4. Juni 1914 – der erste Versteigerungstag
Schon bald kamen größere Mengen Gemüse zusammen und die Vermarktung musste organisiert werden. Am 4. Juni 1914 war es dann so weit: Der Ausrufer ratterte nach holländischer Manier die Preiszahlen absteigend herunter. Rief der Händler: „Min“, erhielt er den Zuschlag.
Die erste Versteigeung am 04.06.1914 (Foto: Stadtarchiv Straelen)
Nach den ersten Erfolgen der Straelener Versteigerung entstanden weitere Einrichtungen.
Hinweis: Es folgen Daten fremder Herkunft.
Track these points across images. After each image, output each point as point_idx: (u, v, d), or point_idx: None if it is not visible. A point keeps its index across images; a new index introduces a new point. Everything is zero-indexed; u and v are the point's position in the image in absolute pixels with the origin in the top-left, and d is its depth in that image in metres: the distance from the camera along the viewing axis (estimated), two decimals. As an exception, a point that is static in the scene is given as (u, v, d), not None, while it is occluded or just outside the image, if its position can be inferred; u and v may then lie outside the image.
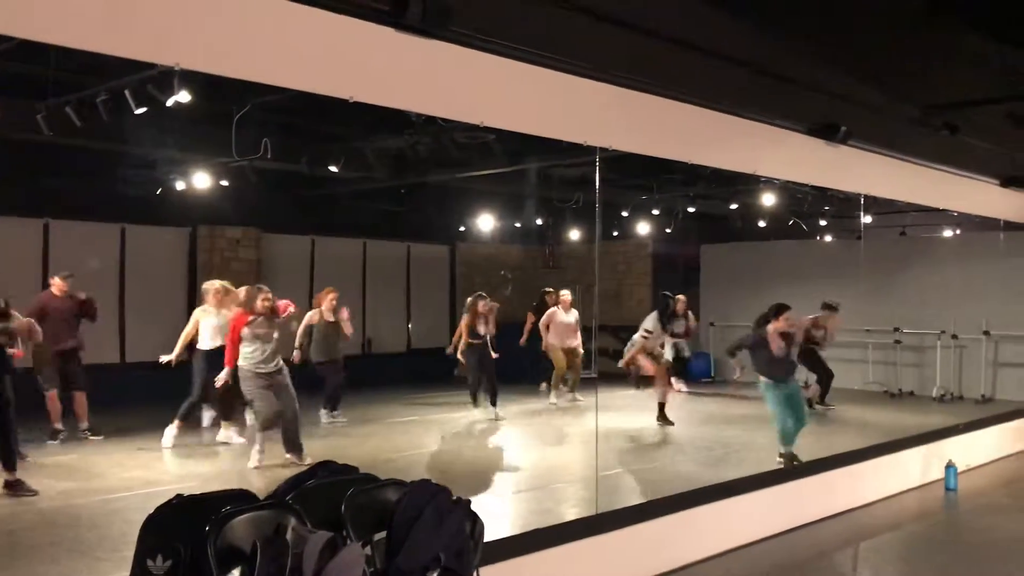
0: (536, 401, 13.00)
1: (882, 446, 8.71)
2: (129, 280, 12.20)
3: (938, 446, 9.26)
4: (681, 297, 11.75)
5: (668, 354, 11.63)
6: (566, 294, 12.76)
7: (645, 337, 10.76)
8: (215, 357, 8.66)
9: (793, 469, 7.79)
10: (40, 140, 8.01)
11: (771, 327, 8.16)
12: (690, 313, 11.87)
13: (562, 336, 12.47)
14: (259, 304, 8.18)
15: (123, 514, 6.38)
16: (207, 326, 9.05)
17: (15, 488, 6.96)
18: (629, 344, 10.89)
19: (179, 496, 3.54)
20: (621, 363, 11.04)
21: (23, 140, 8.50)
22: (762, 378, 8.28)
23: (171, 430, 8.82)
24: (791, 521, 7.23)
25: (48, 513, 6.61)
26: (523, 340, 13.33)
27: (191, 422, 9.11)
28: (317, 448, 8.38)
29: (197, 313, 9.18)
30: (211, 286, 9.26)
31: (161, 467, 8.37)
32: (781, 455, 8.25)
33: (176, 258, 12.88)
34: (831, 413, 11.90)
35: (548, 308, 12.94)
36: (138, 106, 6.52)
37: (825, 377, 11.98)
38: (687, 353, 13.41)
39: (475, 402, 11.47)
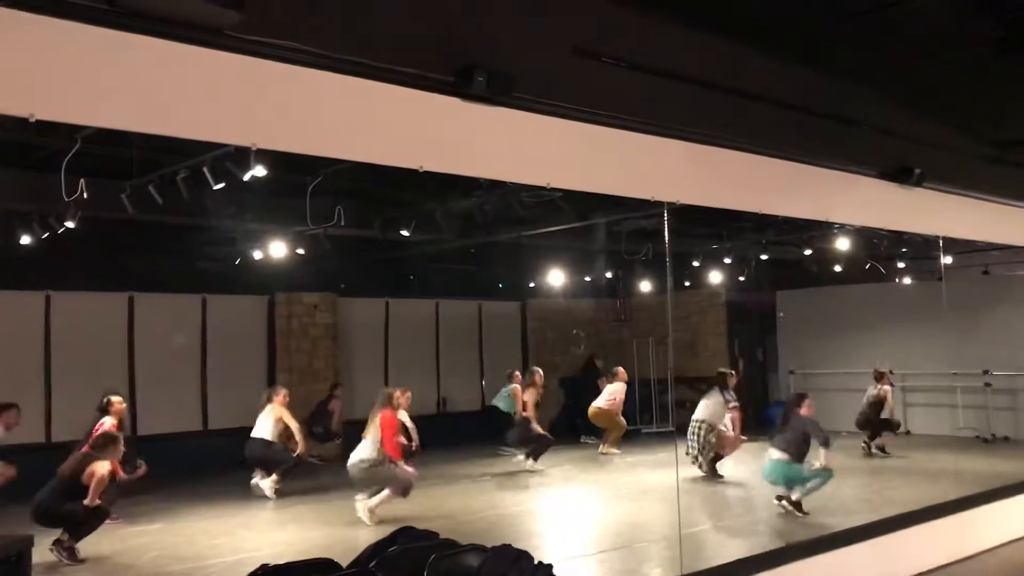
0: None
1: (986, 494, 8.41)
2: (210, 348, 12.52)
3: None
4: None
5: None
6: (621, 370, 13.37)
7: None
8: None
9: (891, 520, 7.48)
10: (124, 218, 8.37)
11: (803, 410, 8.53)
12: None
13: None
14: (403, 401, 9.14)
15: None
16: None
17: (70, 554, 7.02)
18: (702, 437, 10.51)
19: (264, 566, 3.59)
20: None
21: (109, 219, 8.86)
22: (786, 458, 8.37)
23: (268, 482, 9.79)
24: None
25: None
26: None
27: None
28: (396, 510, 8.40)
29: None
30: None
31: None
32: None
33: (255, 325, 13.19)
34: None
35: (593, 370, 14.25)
36: (216, 182, 6.78)
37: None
38: None
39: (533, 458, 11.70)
Der erste Schritt in die Zukunft des deutschen Gartenbaus war getan.
Die Versteigerung überstand Kriegswirren, Inflation und Währungsreform, und Anfang der 1950er Jahre eröffnete man sich mit dem Schnittblumenanbau neue Märkte.
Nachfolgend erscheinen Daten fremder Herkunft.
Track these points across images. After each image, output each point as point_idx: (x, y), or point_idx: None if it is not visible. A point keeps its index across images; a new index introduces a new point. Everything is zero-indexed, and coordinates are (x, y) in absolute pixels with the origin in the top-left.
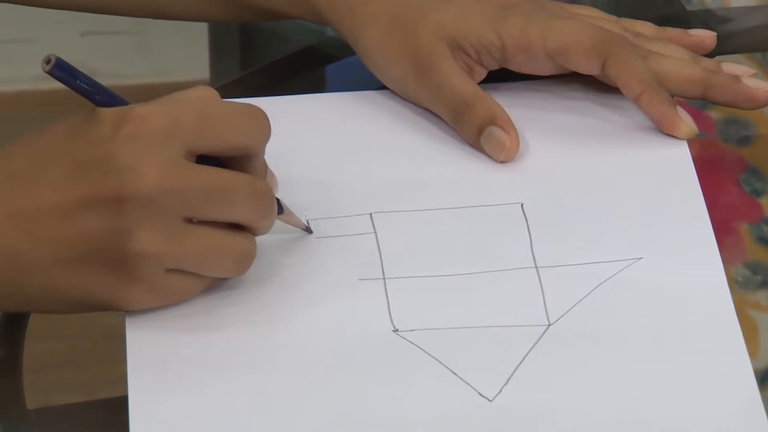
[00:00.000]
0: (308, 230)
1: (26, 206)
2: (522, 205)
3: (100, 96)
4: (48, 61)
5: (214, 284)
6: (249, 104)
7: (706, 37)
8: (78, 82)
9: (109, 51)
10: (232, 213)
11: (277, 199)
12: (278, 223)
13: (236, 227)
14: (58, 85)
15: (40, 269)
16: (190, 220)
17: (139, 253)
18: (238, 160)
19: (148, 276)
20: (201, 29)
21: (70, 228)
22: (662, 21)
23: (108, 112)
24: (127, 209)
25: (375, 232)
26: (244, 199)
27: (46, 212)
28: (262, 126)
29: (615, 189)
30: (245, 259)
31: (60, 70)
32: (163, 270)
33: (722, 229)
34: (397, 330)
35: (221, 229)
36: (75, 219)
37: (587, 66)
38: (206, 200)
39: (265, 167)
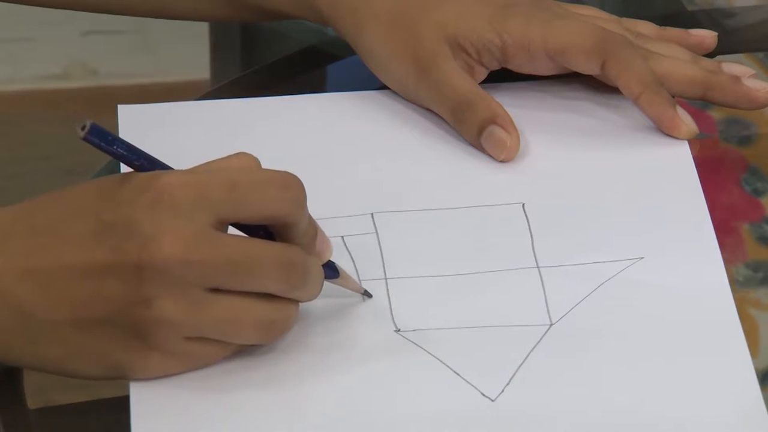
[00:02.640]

1953 lief in Straelen erstmals eine elektronische Versteigerungsuhr für Blumen. 1990 kam in Lüllingen die Versteigerung für Topfpflanzen hinzu. Die verschiedenen Erzeugerorganisationen der Region schlossen sich in den 1990er Jahre zusammen und gründeten die NBV/UGA, die 2002 einen neuen Marktplatz mit Versteigerung und Cash & Carry Markt in Straelen-Herongen eröffnete. 2006 gab sich Deutschlands führende Erzeugergenossenschaft für Blumen, Pflanzen, Obst und Gemüse den Namen Landgard. Noch heute ist die Unternehmenskultur mit Gremienstrukturen und dem Vermarktungsauftrag für die Produkte der Mitgliedsbetriebe rein genossenschaftlich.
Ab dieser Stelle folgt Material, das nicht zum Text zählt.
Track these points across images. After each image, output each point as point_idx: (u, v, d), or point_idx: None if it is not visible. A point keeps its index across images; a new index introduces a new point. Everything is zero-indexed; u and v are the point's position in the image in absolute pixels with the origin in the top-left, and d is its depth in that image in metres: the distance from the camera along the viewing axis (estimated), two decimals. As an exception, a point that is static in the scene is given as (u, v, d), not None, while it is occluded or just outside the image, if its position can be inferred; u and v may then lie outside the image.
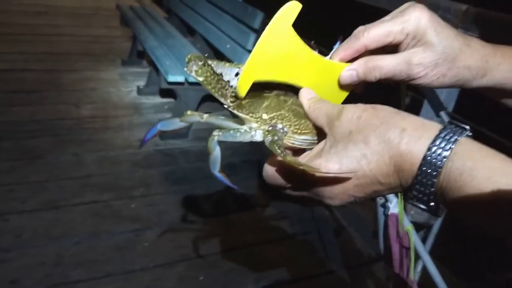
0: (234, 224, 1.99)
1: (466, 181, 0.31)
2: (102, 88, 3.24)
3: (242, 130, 0.45)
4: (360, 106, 0.40)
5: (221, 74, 0.48)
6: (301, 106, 0.45)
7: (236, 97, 0.46)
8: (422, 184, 0.34)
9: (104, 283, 1.56)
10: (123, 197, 2.02)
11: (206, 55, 0.48)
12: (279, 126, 0.44)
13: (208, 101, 2.89)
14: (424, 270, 1.10)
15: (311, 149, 0.44)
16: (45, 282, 1.53)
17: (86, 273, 1.59)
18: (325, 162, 0.38)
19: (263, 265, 1.77)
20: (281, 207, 2.12)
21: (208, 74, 0.45)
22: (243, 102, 0.46)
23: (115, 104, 3.00)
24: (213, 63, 0.48)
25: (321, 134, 0.43)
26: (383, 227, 0.97)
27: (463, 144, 0.33)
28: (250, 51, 2.40)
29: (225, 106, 0.46)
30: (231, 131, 0.45)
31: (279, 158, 0.40)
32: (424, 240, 1.15)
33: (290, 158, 0.39)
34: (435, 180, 0.33)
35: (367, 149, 0.36)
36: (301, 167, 0.38)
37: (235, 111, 0.46)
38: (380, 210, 0.95)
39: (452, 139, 0.33)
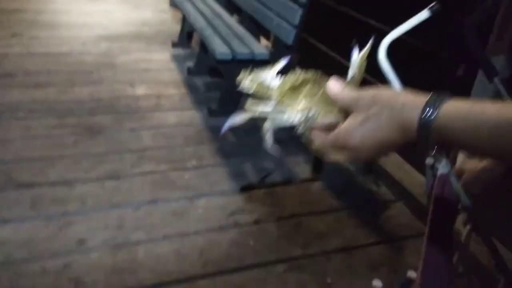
0: (282, 196, 2.05)
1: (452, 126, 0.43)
2: (154, 68, 3.38)
3: (285, 118, 0.58)
4: (370, 90, 0.51)
5: (265, 79, 0.61)
6: (327, 96, 0.56)
7: (279, 94, 0.59)
8: (422, 133, 0.45)
9: (162, 245, 1.68)
10: (177, 168, 2.14)
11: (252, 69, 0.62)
12: (311, 113, 0.57)
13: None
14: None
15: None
16: (108, 242, 1.67)
17: (146, 235, 1.72)
18: (349, 137, 0.51)
19: (310, 234, 1.82)
20: (328, 182, 2.16)
21: (256, 85, 0.59)
22: (284, 98, 0.58)
23: (167, 83, 3.13)
24: (257, 73, 0.62)
25: (345, 113, 0.54)
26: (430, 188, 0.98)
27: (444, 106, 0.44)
28: (296, 27, 2.42)
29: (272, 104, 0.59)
30: (277, 120, 0.59)
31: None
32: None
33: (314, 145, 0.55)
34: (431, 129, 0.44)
35: (380, 118, 0.49)
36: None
37: (278, 107, 0.58)
38: (429, 172, 0.96)
39: (436, 105, 0.44)
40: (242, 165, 2.23)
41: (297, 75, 0.59)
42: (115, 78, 3.14)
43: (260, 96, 0.59)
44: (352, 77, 0.62)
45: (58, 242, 1.65)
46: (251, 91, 0.58)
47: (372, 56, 0.69)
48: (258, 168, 2.22)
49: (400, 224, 1.94)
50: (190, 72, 3.31)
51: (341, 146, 0.52)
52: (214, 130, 2.54)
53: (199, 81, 3.23)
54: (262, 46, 2.65)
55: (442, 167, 0.91)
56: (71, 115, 2.55)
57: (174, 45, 3.84)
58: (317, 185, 2.14)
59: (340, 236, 1.83)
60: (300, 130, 0.57)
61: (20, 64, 3.23)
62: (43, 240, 1.65)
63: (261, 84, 0.59)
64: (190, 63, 3.39)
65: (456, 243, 0.93)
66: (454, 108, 0.43)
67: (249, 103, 0.60)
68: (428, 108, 0.44)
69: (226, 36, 2.69)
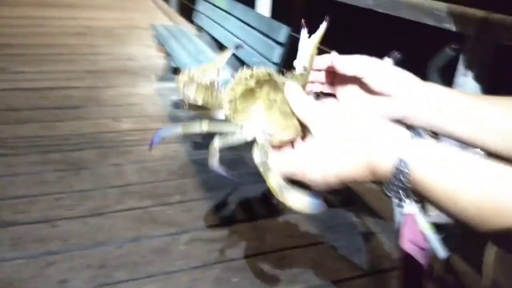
0: (265, 229, 2.07)
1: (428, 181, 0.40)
2: (139, 102, 3.42)
3: (237, 135, 0.50)
4: (335, 111, 0.46)
5: (209, 83, 0.51)
6: (286, 104, 0.48)
7: (230, 100, 0.49)
8: (395, 184, 0.42)
9: (145, 284, 1.67)
10: (160, 204, 2.15)
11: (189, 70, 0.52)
12: (268, 129, 0.49)
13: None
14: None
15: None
16: (91, 283, 1.65)
17: (128, 274, 1.71)
18: (309, 171, 0.46)
19: (293, 269, 1.84)
20: (309, 216, 2.19)
21: (203, 92, 0.49)
22: (238, 105, 0.49)
23: (152, 117, 3.17)
24: (195, 74, 0.52)
25: (306, 128, 0.48)
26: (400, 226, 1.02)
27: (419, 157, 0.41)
28: (275, 64, 2.51)
29: (224, 116, 0.50)
30: (228, 138, 0.51)
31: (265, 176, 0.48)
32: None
33: (271, 180, 0.46)
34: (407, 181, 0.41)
35: (346, 159, 0.44)
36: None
37: (232, 120, 0.50)
38: (397, 210, 1.00)
39: (412, 154, 0.40)
40: (226, 199, 2.25)
41: (249, 75, 0.49)
42: (100, 112, 3.17)
43: (210, 107, 0.50)
44: (302, 71, 0.52)
45: (39, 283, 1.63)
46: (199, 103, 0.48)
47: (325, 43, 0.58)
48: (243, 201, 2.24)
49: (381, 256, 1.97)
50: (175, 106, 3.36)
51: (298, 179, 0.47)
52: (199, 163, 2.57)
53: (184, 115, 3.27)
54: (244, 82, 2.72)
55: (408, 206, 0.96)
56: (54, 151, 2.56)
57: (159, 79, 3.91)
58: (299, 217, 2.17)
59: (324, 270, 1.85)
60: (255, 153, 0.48)
61: (4, 99, 3.24)
62: (24, 281, 1.63)
63: (207, 91, 0.49)
64: (174, 97, 3.45)
65: None
66: (430, 159, 0.40)
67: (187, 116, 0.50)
68: (402, 159, 0.40)
69: (210, 72, 2.75)
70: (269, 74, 0.50)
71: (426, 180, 0.40)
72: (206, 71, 0.52)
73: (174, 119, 3.18)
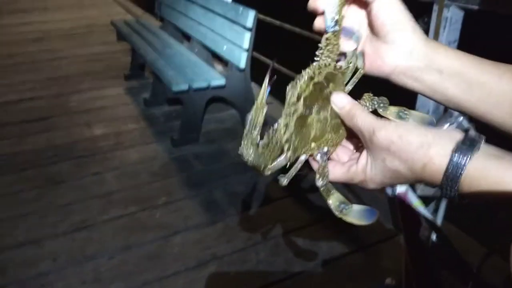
0: (257, 219, 2.07)
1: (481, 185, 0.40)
2: (109, 105, 3.33)
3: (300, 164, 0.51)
4: (392, 131, 0.45)
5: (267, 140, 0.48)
6: (337, 115, 0.49)
7: (286, 140, 0.48)
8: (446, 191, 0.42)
9: (143, 292, 1.66)
10: (146, 208, 2.12)
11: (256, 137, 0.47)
12: (325, 149, 0.51)
13: (213, 103, 2.97)
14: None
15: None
16: (88, 298, 1.63)
17: (124, 285, 1.69)
18: (369, 184, 0.49)
19: (289, 254, 1.85)
20: (299, 196, 2.20)
21: (270, 156, 0.47)
22: (296, 142, 0.48)
23: (125, 118, 3.09)
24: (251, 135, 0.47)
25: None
26: (393, 207, 1.03)
27: (475, 162, 0.40)
28: (246, 50, 2.47)
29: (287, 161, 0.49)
30: (291, 170, 0.50)
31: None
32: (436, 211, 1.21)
33: (331, 202, 0.49)
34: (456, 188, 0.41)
35: (400, 173, 0.45)
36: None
37: (294, 159, 0.49)
38: (388, 190, 1.01)
39: (466, 159, 0.40)
40: (213, 193, 2.24)
41: (294, 101, 0.47)
42: (70, 121, 3.07)
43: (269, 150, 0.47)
44: (333, 25, 0.49)
45: (33, 308, 1.59)
46: (260, 160, 0.47)
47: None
48: (230, 193, 2.23)
49: (371, 229, 1.99)
50: (147, 103, 3.28)
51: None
52: (180, 161, 2.53)
53: (158, 111, 3.21)
54: (216, 72, 2.67)
55: (400, 186, 0.96)
56: (29, 168, 2.47)
57: (127, 77, 3.80)
58: (288, 202, 2.18)
59: (317, 251, 1.86)
60: (316, 177, 0.49)
61: (-33, 119, 3.10)
62: (17, 308, 1.59)
63: (271, 152, 0.47)
64: (146, 94, 3.36)
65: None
66: (480, 176, 0.40)
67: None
68: (449, 179, 0.41)
69: (179, 66, 2.69)
70: (313, 86, 0.48)
71: (478, 190, 0.40)
72: (257, 120, 0.47)
73: (148, 118, 3.11)
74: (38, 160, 2.55)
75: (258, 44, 2.57)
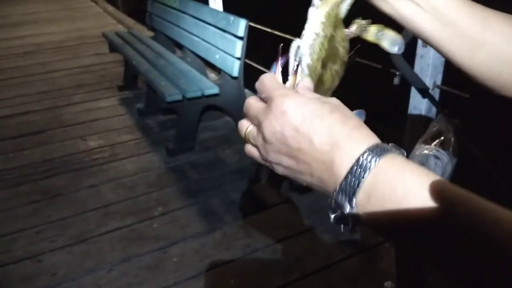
0: (253, 226, 2.07)
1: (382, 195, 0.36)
2: (103, 116, 3.33)
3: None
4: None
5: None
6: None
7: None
8: (345, 190, 0.38)
9: (143, 303, 1.66)
10: (144, 219, 2.12)
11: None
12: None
13: (209, 110, 2.98)
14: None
15: None
16: (88, 312, 1.63)
17: (125, 297, 1.69)
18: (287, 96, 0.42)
19: (287, 260, 1.86)
20: (295, 204, 2.21)
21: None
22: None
23: (119, 130, 3.10)
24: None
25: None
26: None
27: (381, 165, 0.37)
28: (238, 58, 2.49)
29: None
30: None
31: None
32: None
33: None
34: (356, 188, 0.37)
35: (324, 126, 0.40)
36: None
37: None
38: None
39: (373, 160, 0.37)
40: (210, 202, 2.24)
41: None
42: (65, 134, 3.07)
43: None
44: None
45: (33, 324, 1.59)
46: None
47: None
48: (226, 201, 2.24)
49: (367, 233, 2.01)
50: (141, 113, 3.28)
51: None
52: (176, 171, 2.54)
53: (152, 121, 3.21)
54: (209, 81, 2.68)
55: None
56: (25, 182, 2.47)
57: (120, 88, 3.81)
58: (285, 208, 2.19)
59: (316, 256, 1.88)
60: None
61: (-39, 136, 3.09)
62: (17, 325, 1.58)
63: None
64: (140, 105, 3.37)
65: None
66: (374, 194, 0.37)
67: None
68: (343, 192, 0.38)
69: (173, 76, 2.70)
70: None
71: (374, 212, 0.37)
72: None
73: (143, 128, 3.11)
74: (33, 175, 2.54)
75: (250, 51, 2.59)
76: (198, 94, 2.52)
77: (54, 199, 2.30)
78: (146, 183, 2.42)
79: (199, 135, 2.85)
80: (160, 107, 3.15)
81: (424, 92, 1.31)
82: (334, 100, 0.43)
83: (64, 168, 2.60)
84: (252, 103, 0.45)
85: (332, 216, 0.39)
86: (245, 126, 0.46)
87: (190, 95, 2.49)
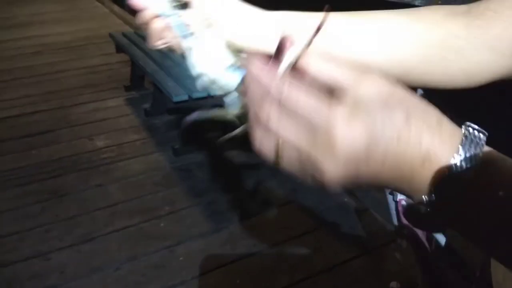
0: (260, 226, 2.08)
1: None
2: (110, 116, 3.35)
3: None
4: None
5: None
6: None
7: None
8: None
9: (150, 302, 1.67)
10: (151, 218, 2.13)
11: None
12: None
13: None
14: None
15: None
16: (95, 310, 1.64)
17: (132, 295, 1.70)
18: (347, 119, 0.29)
19: (293, 260, 1.86)
20: (301, 203, 2.21)
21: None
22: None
23: (126, 129, 3.12)
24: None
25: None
26: (395, 212, 1.04)
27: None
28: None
29: None
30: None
31: None
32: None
33: None
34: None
35: (406, 128, 0.30)
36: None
37: None
38: (389, 197, 1.02)
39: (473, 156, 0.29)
40: (216, 201, 2.25)
41: None
42: (72, 133, 3.09)
43: None
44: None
45: (42, 321, 1.61)
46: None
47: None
48: (232, 201, 2.25)
49: (373, 232, 2.01)
50: (147, 113, 3.30)
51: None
52: (182, 170, 2.55)
53: (159, 121, 3.23)
54: (215, 81, 2.69)
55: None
56: (33, 182, 2.49)
57: (127, 88, 3.83)
58: (291, 208, 2.19)
59: (322, 256, 1.88)
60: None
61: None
62: (26, 322, 1.60)
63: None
64: (146, 105, 3.38)
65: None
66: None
67: None
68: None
69: (179, 77, 2.72)
70: None
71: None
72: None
73: (149, 128, 3.13)
74: (41, 174, 2.57)
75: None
76: (204, 94, 2.53)
77: (62, 198, 2.32)
78: (152, 183, 2.44)
79: (205, 135, 2.86)
80: (167, 107, 3.17)
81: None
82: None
83: (72, 168, 2.63)
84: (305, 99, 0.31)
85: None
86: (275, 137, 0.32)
87: (196, 95, 2.50)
So sieht die moderne Versteigerung heute aus (Foto:Veiling Rhein-Maas)
Simon meint:
Der Gartenbau am Niederrhein hat sich durch den Aufbau der Versteigerungen in Straelen sehr gut entwickeln können.
Hans Tenhaeff, Theo Verweyen und Franz Josef Nahen, um hier nur einige Namen zu nennen, waren die Initiatoren, die durch Ihre vorausschauenden Entscheidungen maßgeblich an der Entwicklung dieses Unternehmens und der Region mitwirkten. Diese Leute haben sich wirklich um den Gartenbau am Niederrhein verdient gemacht.
Der Genossenschaftsgedanke prägte seinerzeit den Umgang miteinander.
Ich kann mich noch gut daran erinnern, was beispielsweise Theo Verweyen in den siebziger Jahren uneigennützig organisiert hat, um Betrieben, welche damals einen Hagelschaden zu beklagen hatten, zu helfen.
Betriebshelfer und Aufräumkolonnen wurden mobilisiert, um den Schaden schnell und wirksam zu beheben. Da war nichts zu viel und die gegenseitige Hilfe eine Selbstverständlichkeit.
Dieser Zusammenhalt, die enge Verbundenheit sowie das Miteinander war die eigentliche Stärke dieser Genossenschaft.
Im Gartenbau hat sich in den letzten Jahren sehr viel verändert.
Der Markt stellt sich heute im Gegensatz zu den früheren Jahren ganz anders dar, was neue und angepasste Vorgehensweisen notwendig macht.
Von einem Nachfragemarkt hat sich die Entwicklung zu einem Markt mit Überangebot beschleunigt.
Diese Veränderungen erfordern andere Herangehensweisen, die in der heutigen Zeit die Landgard vor ganz neue Herausforderungen stellt.
Dabei sollte man jedoch die Erfolgsfaktoren vergangener Jahre, wie Zusammenhalt und das Miteinander nicht aus dem Auge verlieren.
Das waren, neben vielen anderen Dingen, die Attribute, die diese Region so stark gemacht haben.
In diesem Sinne möchte ich der Versteigerung und damit auch der Landgard zum 100 jährigen Geburtstag herzlichst gratulieren.
Ich wünsche den Führungspersönlichkeiten eine glückliche Hand, bei dem Bemühen die Gemüse- und Blumenvermarktung in eine gute Zukunft zu führen.